The top section of each article is the head. (The rest is the body, but you may have guessed that already.)

There is a lot of useful information in the head: the name of the person who wrote the article, the date it was written and the subject of the article. That's well and nice, but there's also lots of information most people do not want to see—what systems the article has passed through before reaching you, the Message-ID, the References, etc. ad nauseam—and you'll probably want to get rid of some of those lines. If you want to keep all those lines in the article buffer, you can set gnus-show-all-headers to t.

Gnus provides you with two variables for sifting headers:

gnus-visible-headers
If this variable is non-nil, it should be a regular expression that says what headers you wish to keep in the article buffer. All headers that do not match this variable will be hidden.

For instance, if you only want to see the name of the person who wrote the article and the subject, you'd say:

          (setq gnus-visible-headers "^From:\\|^Subject:")

This variable can also be a list of regexps to match headers to remain visible.

gnus-ignored-headers
This variable is the reverse of gnus-visible-headers. If this variable is set (and gnus-visible-headers is nil), it should be a regular expression that matches all lines that you want to hide. All lines that do not match this variable will remain visible.

For instance, if you just want to get rid of the References line and the Xref line, you might say:

          (setq gnus-ignored-headers "^References:\\|^Xref:")

This variable can also be a list of regexps to match headers to be removed.

Note that if gnus-visible-headers is non-nil, this variable will have no effect.

Gnus can also sort the headers for you. (It does this by default.) You can control the sorting by setting the gnus-sorted-header-list variable. It is a list of regular expressions that says in what order the headers are to be displayed.

For instance, if you want the name of the author of the article first, and then the subject, you might say something like:

     (setq gnus-sorted-header-list '("^From:" "^Subject:"))

Any headers that are to remain visible, but are not listed in this variable, will be displayed in random order after all the headers listed in this variable.

You can hide further boring headers by setting gnus-treat-hide-boring-headers to head.

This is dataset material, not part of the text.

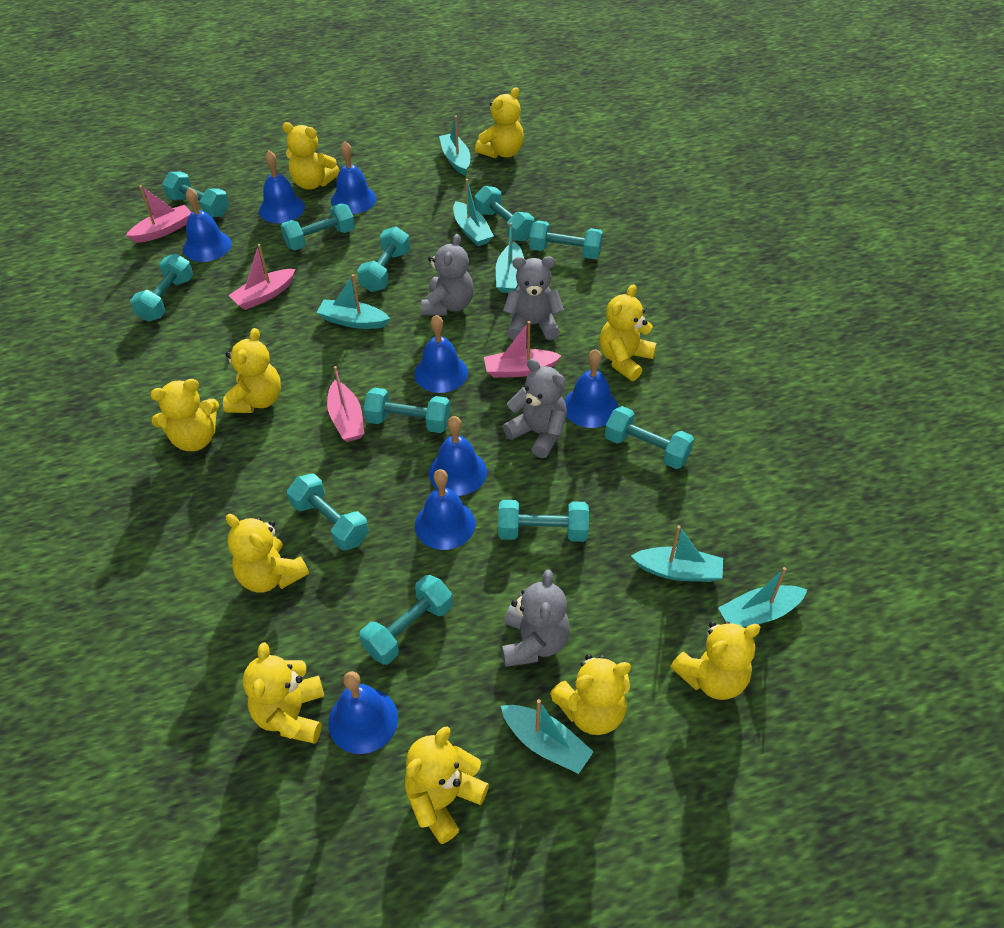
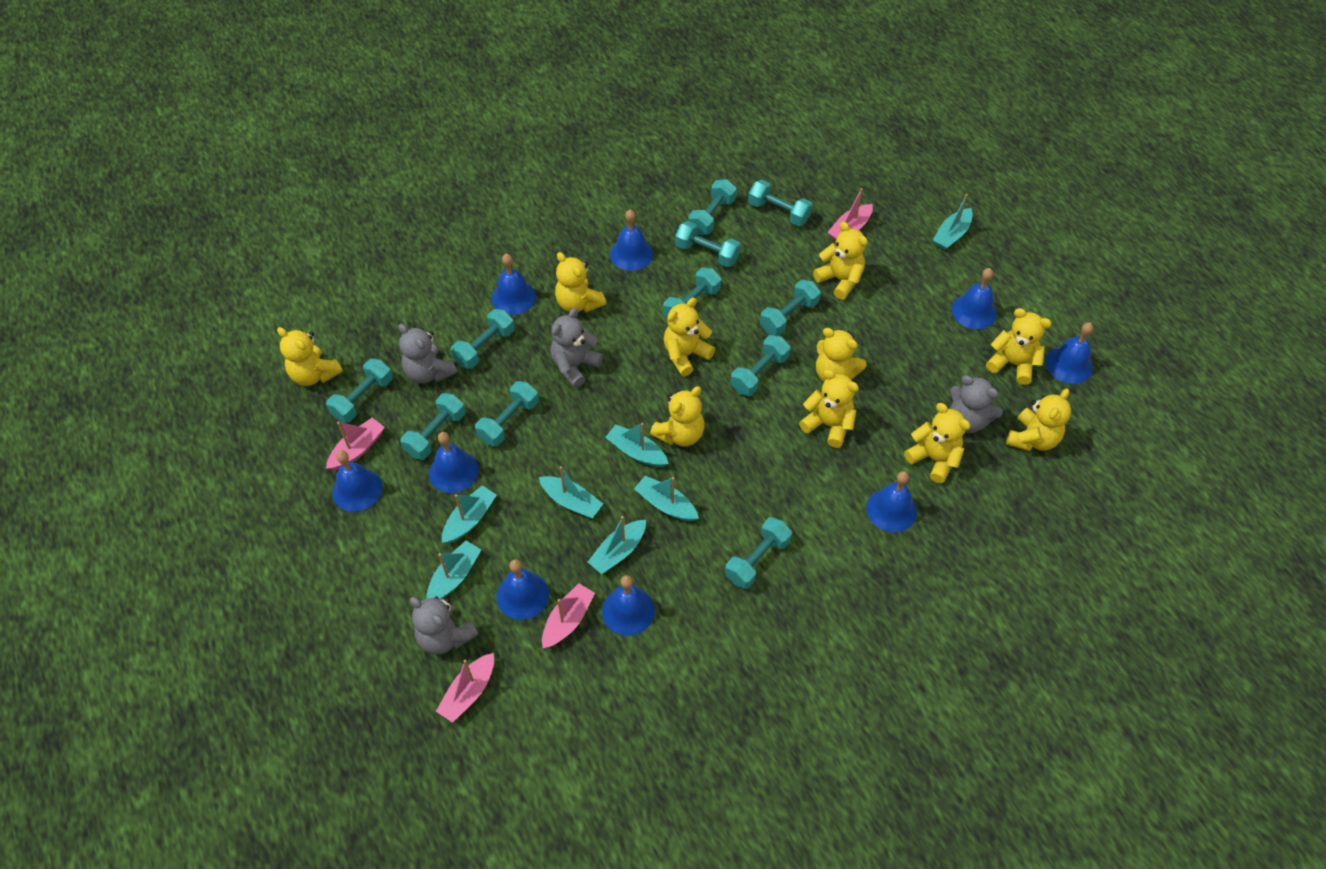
blue bell: 8 -> 9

What this function does depends on the gnus-boring-article-headers variable. It's a list, but this list doesn't actually contain header names. Instead it lists various boring conditions that Gnus can check and remove from sight.

These conditions are:

empty
Remove all empty headers.
followup-to
Remove the Followup-To header if it is identical to the Newsgroups header.
reply-to
Remove the Reply-To header if it lists the same addresses as the From header, or if the broken-reply-to group parameter is set.
newsgroups
Remove the Newsgroups header if it only contains the current group name.
to-address
Remove the To header if it only contains the address identical to the current group's to-address parameter.
to-list
Remove the To header if it only contains the address identical to the current group's to-list parameter.
cc-list
Remove the Cc header if it only contains the address identical to the current group's to-list parameter.
date
Remove the Date header if the article is less than three days old.
long-to
Remove the To and/or Cc header if it is very long.
many-to
Remove all To and/or Cc headers if there are more than one.

To include these three elements, you could say something like:

     (setq gnus-boring-article-headers
           '(empty followup-to reply-to))

This is also the default value for this variable.